Pumpkin Pie Snickerdoodles: Denver

10 Nov
I would like to start by noting that this recipe was so simple I actually am struggling with what all to say about it. I followed some simple directions. I got incredible results. I ate a lot of cookies. Wham, bam, thank you, ma’am.
Like Nora’s, my pumpkin snickerdoodle cookies were cakey – I think I liked them extra for that fact. I like soft cookies, and these were little clouds of pumpkin spice. I swear, I don’t think Crepes of Wrath has ever lead me awry.
I love snickerdoodles, in part because they remind me (for no reason other than nomenclature) of one of my VERY favorite childhood books – The Last of the Really Great Whangdoodles by Julie Andrews (yes, that Julie Andrews). It’s a fantastic book and maybe one day I will sit down and re-read it as an adult.
That said, these were fairly un-snickerdoodley, if you overlook the sprinkling of cinnamon sugar. They didn’t have any cream of tartar in them (one of the hallmark tastes of snickerdoodles, in my book), and as Nora said in her post, they didn’t have that signature crisp of snickerdoodles. So, perhaps “pumpkin snickerdoodle” is a misnomer. I don’t care much at all – these were some of the best cookies I think I’ve produced in quite a long time.

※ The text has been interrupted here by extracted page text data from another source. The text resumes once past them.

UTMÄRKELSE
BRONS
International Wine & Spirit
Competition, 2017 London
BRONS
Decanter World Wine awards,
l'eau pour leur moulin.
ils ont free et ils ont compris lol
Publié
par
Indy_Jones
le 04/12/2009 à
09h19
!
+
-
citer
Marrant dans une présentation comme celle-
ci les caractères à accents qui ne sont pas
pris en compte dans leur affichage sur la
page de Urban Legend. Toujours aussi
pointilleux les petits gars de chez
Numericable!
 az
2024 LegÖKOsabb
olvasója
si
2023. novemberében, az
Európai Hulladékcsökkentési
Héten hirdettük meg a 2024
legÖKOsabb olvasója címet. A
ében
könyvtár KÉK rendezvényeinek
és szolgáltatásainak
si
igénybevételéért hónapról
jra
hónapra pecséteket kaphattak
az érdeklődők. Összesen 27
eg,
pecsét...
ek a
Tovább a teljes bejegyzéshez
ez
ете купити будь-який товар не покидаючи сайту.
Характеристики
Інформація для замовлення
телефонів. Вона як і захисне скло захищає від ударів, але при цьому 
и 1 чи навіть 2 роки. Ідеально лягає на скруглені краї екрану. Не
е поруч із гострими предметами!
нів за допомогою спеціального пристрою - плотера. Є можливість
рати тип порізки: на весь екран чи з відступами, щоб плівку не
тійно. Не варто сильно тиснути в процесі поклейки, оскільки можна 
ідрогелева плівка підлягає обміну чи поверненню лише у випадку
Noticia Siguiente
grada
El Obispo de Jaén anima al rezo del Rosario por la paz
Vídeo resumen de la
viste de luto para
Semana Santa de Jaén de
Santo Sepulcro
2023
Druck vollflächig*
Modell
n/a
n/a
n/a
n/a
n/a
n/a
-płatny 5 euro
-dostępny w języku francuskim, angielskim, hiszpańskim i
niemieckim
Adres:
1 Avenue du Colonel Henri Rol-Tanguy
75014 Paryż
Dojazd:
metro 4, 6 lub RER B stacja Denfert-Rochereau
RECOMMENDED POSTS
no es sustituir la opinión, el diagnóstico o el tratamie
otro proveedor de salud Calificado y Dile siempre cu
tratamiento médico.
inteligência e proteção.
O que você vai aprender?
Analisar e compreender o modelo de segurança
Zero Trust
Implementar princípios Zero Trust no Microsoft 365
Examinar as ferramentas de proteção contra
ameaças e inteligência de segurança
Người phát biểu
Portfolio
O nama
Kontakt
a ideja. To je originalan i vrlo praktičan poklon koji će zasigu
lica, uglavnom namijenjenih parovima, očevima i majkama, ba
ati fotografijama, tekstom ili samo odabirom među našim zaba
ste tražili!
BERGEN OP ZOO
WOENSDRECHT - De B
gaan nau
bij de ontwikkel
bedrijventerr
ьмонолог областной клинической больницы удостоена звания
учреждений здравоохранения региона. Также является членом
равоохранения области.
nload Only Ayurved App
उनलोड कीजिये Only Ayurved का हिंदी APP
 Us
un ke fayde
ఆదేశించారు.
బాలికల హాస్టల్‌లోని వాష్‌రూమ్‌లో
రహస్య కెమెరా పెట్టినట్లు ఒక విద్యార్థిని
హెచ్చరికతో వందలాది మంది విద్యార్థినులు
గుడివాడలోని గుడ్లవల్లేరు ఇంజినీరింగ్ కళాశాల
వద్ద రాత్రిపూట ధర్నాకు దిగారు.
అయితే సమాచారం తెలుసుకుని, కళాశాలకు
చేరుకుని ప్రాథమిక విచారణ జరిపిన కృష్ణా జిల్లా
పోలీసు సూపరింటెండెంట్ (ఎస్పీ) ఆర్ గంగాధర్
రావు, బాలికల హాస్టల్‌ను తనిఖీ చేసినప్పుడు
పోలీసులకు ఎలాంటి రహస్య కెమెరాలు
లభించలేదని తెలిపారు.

I started sifting dry ingredients…
I actually cut the dry sugar down and amped up the molasses content in these cookies. I know I have expostulated about my love of molasses on this blog before, but I do so love it. It’s the southerner in me, I suppose.
Anyway – I left enough sugar in this recipe to help mix the butter into tiny fat particles, but eliminated enough that I could still add some extra molasses without having them be too sweet.
So – extra molasses into the wet mixture (which I did not photograph because I am lazy and also it was not very appealing). Then, I got the dry and wet mixtures juuuuuust mixed together –And…
What a texture! This dough was like satin.
I rolled it into balls and dipped each ball into the cinnamon sugar mix before flattening them onto a cookie sheet.
I love that my unbaked cookies have the exact same indentation pattern as Nora’s did.
In and out they came. (Easiest. Cookies. Ever.) Unlike with a LOT of seasonal pumpkin baked goods, I didn’t think these were too heavy on the spices (regularly, I find that all I can taste in this sort of thing is nutmeg, which is a nice flavor, but not exactly “pumpkin spice”).
I am already thinking I might need to make another batch of these ASAP. Honestly, I’m hard-pressed to think of another cookie that I liked as much as these. My Orange Chocolate Brownie cookies with M&Ms (linking to Nora’s, since my post for those was weak) from almost exactly a year ago maaaaaybe squeak by this batch, but it’s a close one.